Large and mid-sized firms are more likely to take contingency fee cases if they are substantial enough, but they also often charge more than smaller practices and are picky about which cases they take. On the other hand, many small firms and solo lawyers will not (cannot) take cases on a contingency basis. In that event, the plaintiff will need to pay something up front, often $10,000 or more for federal cases.
These fees may seem, and in some cases might be, exorbitant. But they account for what can become a large number of hours sorting out complex facts and law, and preparing to argue against another (team of) lawyers who will do everything possible to kill the plaintiff’s claim for procedural defects and, barring that, at trial.
After paying for lawyers and the filing fee, plaintiffs must next plan for the costs of litigation. Pages upon pages of documents will have to be traded with the other side, sometimes on paper and sometimes electronically. However the records are reproduced, production will cost not only the materials, but also the time it takes someone to find, organize and duplicate the records.

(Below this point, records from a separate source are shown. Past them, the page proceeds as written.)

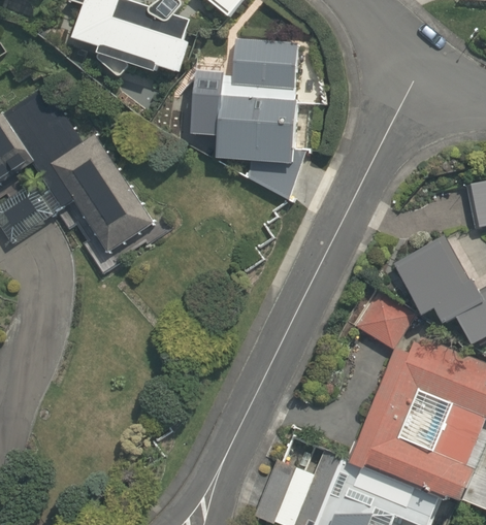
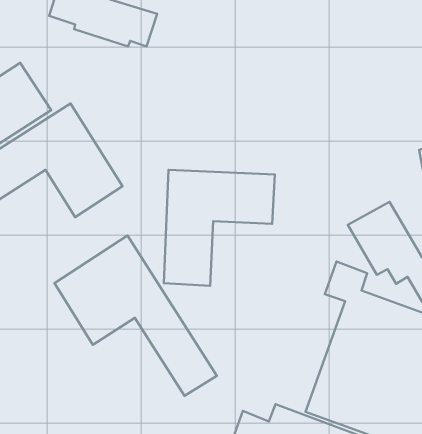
building: [195,39,295,199] -> none
building: none -> [164,170,275,286]
building: none -> [54,236,217,396]

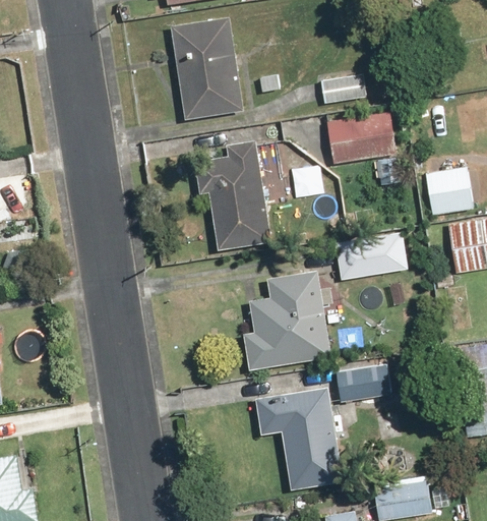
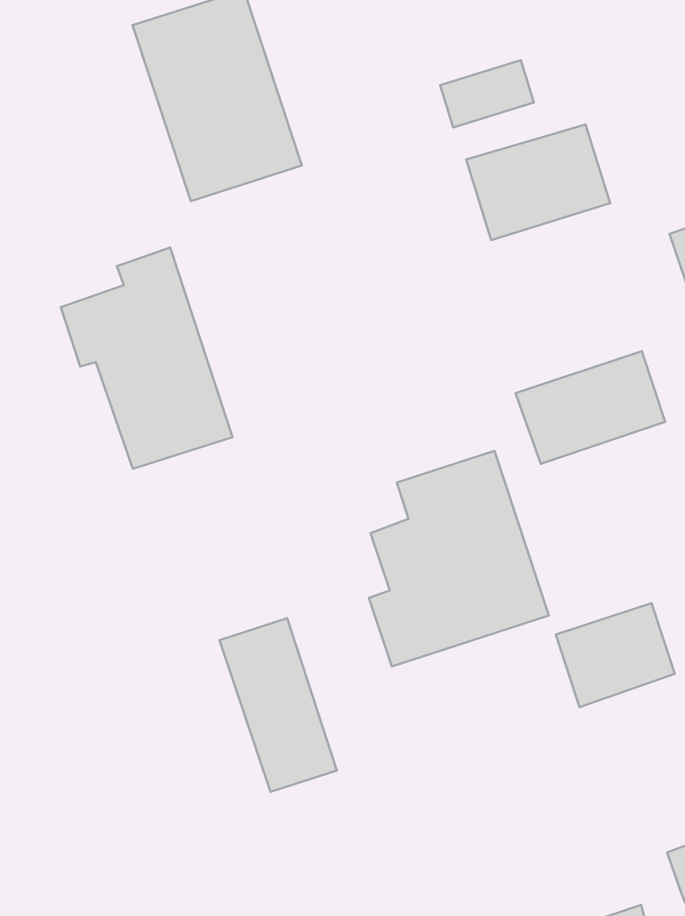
building: [195,140,271,249] -> [61,248,233,469]
building: none -> [219,618,337,792]
building: [257,391,342,493] -> none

There will also be fact witnesses, which means pretrial depositions. That means lawyer time spent preparing the witnesses. That also means paying a court reporter to transcribe the questioning, then paying for a copy of the transcript. There is often a daily fee that must be paid to witnesses, and the costs to serve them with notice that they will be deposed (which can sometimes be handled by mail, but sometimes requires an officer to serve the notice in person). If either witness or plaintiff’s counsel (or plaintiff) has to travel, there will be hotel and meal and transportation expenses.
Expert witnesses are also essential to many cases, particularly medical experts if some sort of personal injury is alleged. And medical experts can be particularly expensive. Under the cloak of “tort reform,” many state laws — which can affect federal court requirements — demand that medical experts from the same field certify that their colleague’s work fell below community standards. This requirement stands no matter how particular the defendant’s specialty is. So in small communities, where there is only one such specialist (or even only one doctor), an out-of-town doctor will be needed.
Experts are not cheap, though. Doctors often charge $500 an hour or more to review the case file, then might charge $3,000 or more per day of testimony (both for pretrial depositions, and then again at trial). To bring a medical malpractice case against the U.S. government, for example, a plaintiff can easily have to pay $10,000 just to the physician expert, or the other costs won’t even matter.
Before ever getting a day in federal court, a plaintiff may need to come up with $25,000 or much, much more. This is no problem for large corporations, whose team of white-shoe lawyers are a cost of doing business that can be written off the corporate tax return or passed on to consumers. But to Jane and Joe Average American, it can mean that the courthouse doors are closed to you.
Hurst is an attorney based in Durham, N.C. He practices in federal courts across the country, concentrating in criminal sentencing, appeals and habeas corpus matters.